# TeAAL specifications on variants of Loops' SpMV implementations (Thread-Mapped)

Description: Assign a fixed, constant number of work tiles to each thread. Resultant work items from each work tile are processed sequentially within the thread. 

In this version, each `tile` represents a row of $A$, and each `atom` represents a nonzero entry of $A$. In other words, assigning a thread to each row of $A$. Therefore, TeAAL specs is idential to the original.

Template: https://github.com/gunrock/loops/blob/main/include/loops/algorithms/spmv/thread_mapped.cuh

Scheduler (referenced as `config` below): https://github.com/gunrock/loops/blob/main/include/loops/schedule/thread_mapped.hxx

GPU Kernel Template (Use it as a reference, don't execute it):

In [None]:
'''
template <typename setup_t,
          typename index_t,
          typename offset_t,
          typename type_t>
__global__ void __thread_mapped(setup_t config,
                                const std::size_t rows,
                                const std::size_t cols,
                                const std::size_t nnz,
                                const offset_t* offsets,
                                const index_t* indices,
                                const type_t* values,
                                const type_t* x,
                                type_t* y) {
  /// Equivalent to:
  /// row = blockIdx.x * blockDim.x + threadIdx.x; (init)
  /// row < rows; (boundary condition)
  /// row += gridDim.x * blockDim.x. (step)
  for (auto row : config.tiles()) {
    type_t sum = 0;

    /// Equivalent to:
    /// for (offset_t nz = offset; nz < end; ++nz)
    for (auto nz : config.atoms(row)) {
      sum += values[nz] * x[indices[nz]];
    }

    // Output
    y[row] = sum;
  }
}
'''

## Imports

Import the necessary modules.

STORED DATA -
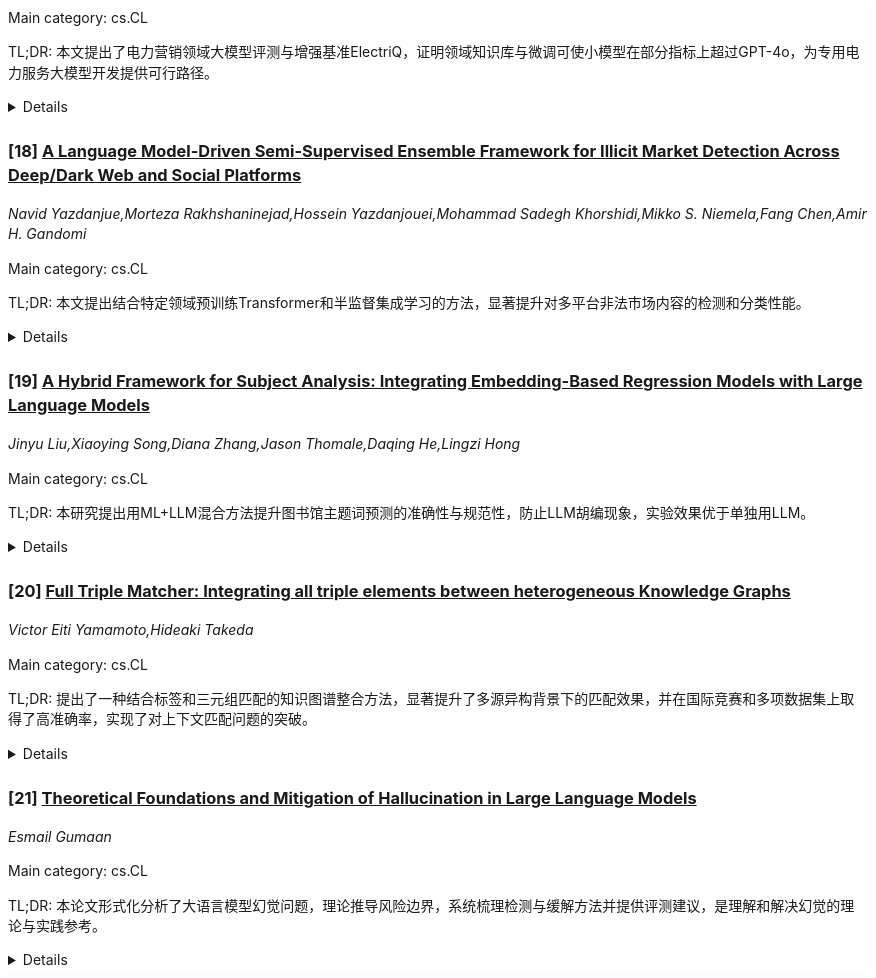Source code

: Main category: cs.CL

TL;DR: 本文提出了电力营销领域大模型评测与增强基准ElectriQ，证明领域知识库与微调可使小模型在部分指标上超过GPT-4o，为专用电力服务大模型开发提供可行路径。


<details><summary>Details</summary></details>


### [18] [A Language Model-Driven Semi-Supervised Ensemble Framework for Illicit Market Detection Across Deep/Dark Web and Social Platforms](https://arxiv.org/abs/2507.22912)
*Navid Yazdanjue,Morteza Rakhshaninejad,Hossein Yazdanjouei,Mohammad Sadegh Khorshidi,Mikko S. Niemela,Fang Chen,Amir H. Gandomi*

Main category: cs.CL

TL;DR: 本文提出结合特定领域预训练Transformer和半监督集成学习的方法，显著提升对多平台非法市场内容的检测和分类性能。


<details><summary>Details</summary></details>


### [19] [A Hybrid Framework for Subject Analysis: Integrating Embedding-Based Regression Models with Large Language Models](https://arxiv.org/abs/2507.22913)
*Jinyu Liu,Xiaoying Song,Diana Zhang,Jason Thomale,Daqing He,Lingzi Hong*

Main category: cs.CL

TL;DR: 本研究提出用ML+LLM混合方法提升图书馆主题词预测的准确性与规范性，防止LLM胡编现象，实验效果优于单独用LLM。


<details><summary>Details</summary></details>


### [20] [Full Triple Matcher: Integrating all triple elements between heterogeneous Knowledge Graphs](https://arxiv.org/abs/2507.22914)
*Victor Eiti Yamamoto,Hideaki Takeda*

Main category: cs.CL

TL;DR: 提出了一种结合标签和三元组匹配的知识图谱整合方法，显著提升了多源异构背景下的匹配效果，并在国际竞赛和多项数据集上取得了高准确率，实现了对上下文匹配问题的突破。


<details><summary>Details</summary></details>


### [21] [Theoretical Foundations and Mitigation of Hallucination in Large Language Models](https://arxiv.org/abs/2507.22915)
*Esmail Gumaan*

Main category: cs.CL

TL;DR: 本论文形式化分析了大语言模型幻觉问题，理论推导风险边界，系统梳理检测与缓解方法并提供评测建议，是理解和解决幻觉的理论与实践参考。


<details><summary>Details</summary></details>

WORK ITEM -
Continue the write-up on TeAAL specifications for thread-mapped SpMV from its last sentence.

EXERCISE ANSWER -
In [None]:
# HiFiber boilerplate

from fibertree_bootstrap import *

fibertree_bootstrap(style="tree", animation='movie')

# Compilation boilerplate

import os
import sys
sys.path.insert(0, "../../")

from src import utils

## Initialization

Initialize the input tensors.

For simplicity, suppose that each GPU SM processes 1 thread warp/block with size `BLOCK_SIZE` per cycle.

In [None]:
I = 8
J = 8

NUM_SM = 2 # Number of GPU SMs 
BLOCK_SIZE = 2 # Number of threads per block 
NUM_THREADS_PER_CYCLE = BLOCK_SIZE * NUM_SM # Total number of threads processed per cycle

print(f"NUM_SM: {NUM_SM}, BLOCK_SIZE: {BLOCK_SIZE}, NUM_THREADS_PER_CYCLE: {NUM_THREADS_PER_CYCLE}")
seed = 1

A_IJ = Tensor.fromRandom(rank_ids=["I", "J"], shape=[I, J], seed=seed, density=[0.9, 0.6], name="A")
B_J = Tensor.fromRandom(rank_ids=["J"], shape=[J], seed=seed + 1, density=[1], name="B")

TeAAL Specifications:

In [6]:
yaml = """
einsum:
  declaration:
    A: [I, J]
    B: [J]
    Z: [I]
  expressions:
    - Z[i] = A[i, j] * B[j]
mapping:
  rank-order:
    A: [I, J]
    B: [J]
    Z: [I]
  partitioning:
    Z:
      I: [uniform_shape(NUM_THREADS_PER_CYCLE)]
  loop-order:
    Z: [I1, I0, J]
  spacetime:
    Z:
      space: [I0]
      time: [I1, J]
"""

utils.compile(yaml)

## Check Results

Check that generated code computes the correct result.

**Note**: Should be used after compiling and running the kernel (above cell).

In [None]:
utils.check_matrix_vector_mul(A_IJ, B_J, Z_I)